### Texte ###

Je vous ai parlé dernièrement d’un vin qui ne titre que 10 degrés d’alcool le Terroir Grinou, un vin blanc de la région de Bergerac. Je me suis demandé «comment font-ils?» et j’ai posé la question au vigneron.

M. Guy Cuisset du Château Grinou m’a répondu d’une longue lettre dans laquelle il explique sa démarche et comment il en est venu à produire ce vin à 10 % d’alcool et qui est si bon.

D’ailleurs le vin ne contient même pas les 10,5 degrés minimum imposés par la plupart (sinon tous) des cahiers des charges des appellations AOC/AOP en vins secs.

Sa lettre est tellement intéressante et pleine d’enseignement que je veux la partager avec vous tous. J’ai donc demandé au vigneron la permission d’en publier de larges extraits.

Les sous-titres et les caractères gras sont de moi.

Vous avez mis en exergue les paradoxes de ce vin : il a peu d’alcool et il est pourtant consistant, il est relativement doux en bouche et pourtant il est sec (environ 0.9 g/l de sucres résiduels), il est peu acide et pourtant ne manque pas de longueur en finale, et par-dessus tout cela il est fruité, aromatique, bon à boire, équilibré.
 
Cependant, ceux qui vous répondent qu’on ne peut pas faire de bon vin à moins de 13% sont à mon sens un peu excessifs. Jusque dans les années ’80 les millésimes s’équilibraient très bien à 12.5%. La barre des 13% n’a été franchie qu’en raison du réchauffement climatique, à partir des années 90, mais surtout après 2000. (du moins chez nous, dans le Sud-Ouest).
 
Comme dit un de nos confrères de la région de Béziers, qui a choisi la voie de la désalcoolisation pour ramener ses vins du Sud à 9.5% d’alcool : « quand on touche à l’alcool on touche à des équilibres fondamentaux que le consommateur recherche. S’il ne les trouve plus, il se détourne du produit ».
 
Alors, pourquoi chercher moins d’alcool ?
La réponse est donnée par les consommateurs, et on la retrouve dans les avis des sommeliers que vous rapportez au sujet des achats en dehors de la SAQ.

### Section des données ###

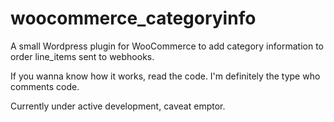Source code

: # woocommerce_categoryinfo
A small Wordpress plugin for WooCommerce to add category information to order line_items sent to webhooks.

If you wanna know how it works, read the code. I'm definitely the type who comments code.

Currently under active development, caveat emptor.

###
### Section des données ###

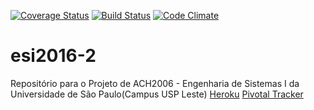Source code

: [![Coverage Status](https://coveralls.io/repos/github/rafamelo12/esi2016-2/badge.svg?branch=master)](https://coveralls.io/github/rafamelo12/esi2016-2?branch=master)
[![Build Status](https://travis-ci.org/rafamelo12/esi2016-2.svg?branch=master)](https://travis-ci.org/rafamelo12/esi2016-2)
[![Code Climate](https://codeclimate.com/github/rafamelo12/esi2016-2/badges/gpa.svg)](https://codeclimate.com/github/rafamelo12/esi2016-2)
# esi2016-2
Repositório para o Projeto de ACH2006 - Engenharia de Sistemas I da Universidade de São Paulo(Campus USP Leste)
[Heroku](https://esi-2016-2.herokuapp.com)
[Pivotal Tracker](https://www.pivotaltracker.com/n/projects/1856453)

###

◆ **Travail demandé**:
1) Réécrivez le passage du texte sur le Terroir Grinou qui commence par « M. Guy Cuisset » et s'arrête après « sont de moi. », en remplaçant « lettre » par « missive ».
2) Dans le texte sur le Terroir Grinou, relevez toutes les qualités du vin énumérées après « par-dessus tout cela ».

◆ **Réponses par consigne**:
1)
M. Guy Cuisset du Château Grinou m’a répondu d’une longue missive dans laquelle il explique sa démarche et comment il en est venu à produire ce vin à 10 % d’alcool et qui est si bon.

D’ailleurs le vin ne contient même pas les 10,5 degrés minimum imposés par la plupart (sinon tous) des cahiers des charges des appellations AOC/AOP en vins secs.

Sa missive est tellement intéressante et pleine d’enseignement que je veux la partager avec vous tous. J’ai donc demandé au vigneron la permission d’en publier de larges extraits.

Les sous-titres et les caractères gras sont de moi.

2) fruité, aromatique, bon à boire, équilibré